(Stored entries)
____________

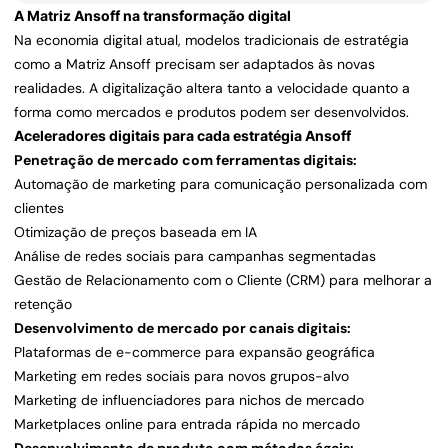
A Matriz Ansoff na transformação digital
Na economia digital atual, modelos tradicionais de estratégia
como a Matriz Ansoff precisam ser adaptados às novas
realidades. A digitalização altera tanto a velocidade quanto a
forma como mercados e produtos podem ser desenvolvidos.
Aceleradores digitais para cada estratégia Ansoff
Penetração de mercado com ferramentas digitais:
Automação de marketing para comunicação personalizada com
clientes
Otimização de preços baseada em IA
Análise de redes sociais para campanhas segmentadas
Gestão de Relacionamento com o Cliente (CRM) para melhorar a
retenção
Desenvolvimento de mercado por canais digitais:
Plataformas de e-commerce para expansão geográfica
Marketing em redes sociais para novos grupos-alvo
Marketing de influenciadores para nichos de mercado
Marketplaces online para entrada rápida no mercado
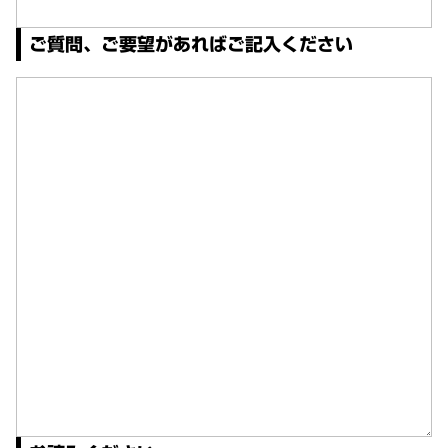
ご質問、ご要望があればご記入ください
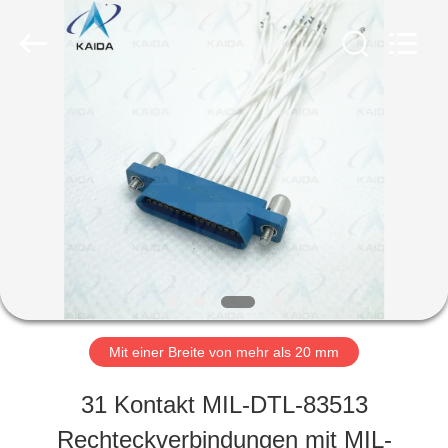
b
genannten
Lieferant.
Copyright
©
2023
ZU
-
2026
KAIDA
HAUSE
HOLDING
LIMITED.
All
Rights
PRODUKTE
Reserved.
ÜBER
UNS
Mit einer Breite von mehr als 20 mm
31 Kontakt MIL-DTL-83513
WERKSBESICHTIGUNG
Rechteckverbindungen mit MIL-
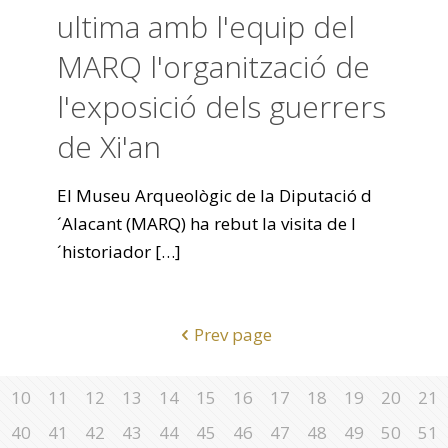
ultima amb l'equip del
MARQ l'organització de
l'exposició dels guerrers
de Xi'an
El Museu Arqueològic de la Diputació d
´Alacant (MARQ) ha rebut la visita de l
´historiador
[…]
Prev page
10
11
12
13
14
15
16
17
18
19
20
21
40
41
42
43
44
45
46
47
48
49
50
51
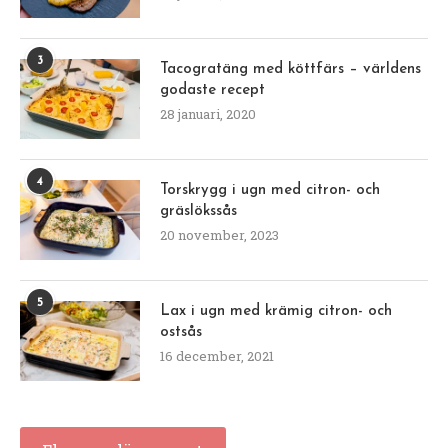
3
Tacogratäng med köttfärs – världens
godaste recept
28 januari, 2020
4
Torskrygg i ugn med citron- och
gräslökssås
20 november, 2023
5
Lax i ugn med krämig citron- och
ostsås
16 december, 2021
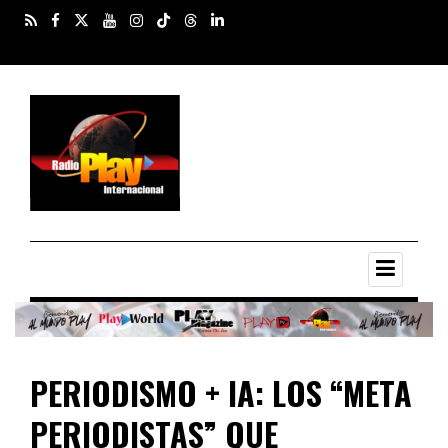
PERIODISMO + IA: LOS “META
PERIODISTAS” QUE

____________

Directions for this task>
Return every line of the data above word for word, leaving out the pictures.

Solution for this problem>
A Matriz Ansoff na transformação digital
Na economia digital atual, modelos tradicionais de estratégia
como a Matriz Ansoff precisam ser adaptados às novas
realidades. A digitalização altera tanto a velocidade quanto a
forma como mercados e produtos podem ser desenvolvidos.
Aceleradores digitais para cada estratégia Ansoff
Penetração de mercado com ferramentas digitais:
Automação de marketing para comunicação personalizada com
clientes
Otimização de preços baseada em IA
Análise de redes sociais para campanhas segmentadas
Gestão de Relacionamento com o Cliente (CRM) para melhorar a
retenção
Desenvolvimento de mercado por canais digitais:
Plataformas de e-commerce para expansão geográfica
Marketing em redes sociais para novos grupos-alvo
Marketing de influenciadores para nichos de mercado
Marketplaces online para entrada rápida no mercado
ご質問、ご要望があればご記入ください
b
genannten
Lieferant.
Copyright
©
2023
ZU
-
2026
KAIDA
HAUSE
HOLDING
LIMITED.
All
Rights
PRODUKTE
Reserved.
ÜBER
UNS
Mit einer Breite von mehr als 20 mm
31 Kontakt MIL-DTL-83513
WERKSBESICHTIGUNG
Rechteckverbindungen mit MIL-
ultima amb l'equip del
MARQ l'organització de
l'exposició dels guerrers
de Xi'an
El Museu Arqueològic de la Diputació d
´Alacant (MARQ) ha rebut la visita de l
´historiador
[…]
Prev page
10
11
12
13
14
15
16
17
18
19
20
21
40
41
42
43
44
45
46
47
48
49
50
51
3
Tacogratäng med köttfärs – världens
godaste recept
28 januari, 2020
4
Torskrygg i ugn med citron- och
gräslökssås
20 november, 2023
5
Lax i ugn med krämig citron- och
ostsås
16 december, 2021
PERIODISMO + IA: LOS “META
PERIODISTAS” QUE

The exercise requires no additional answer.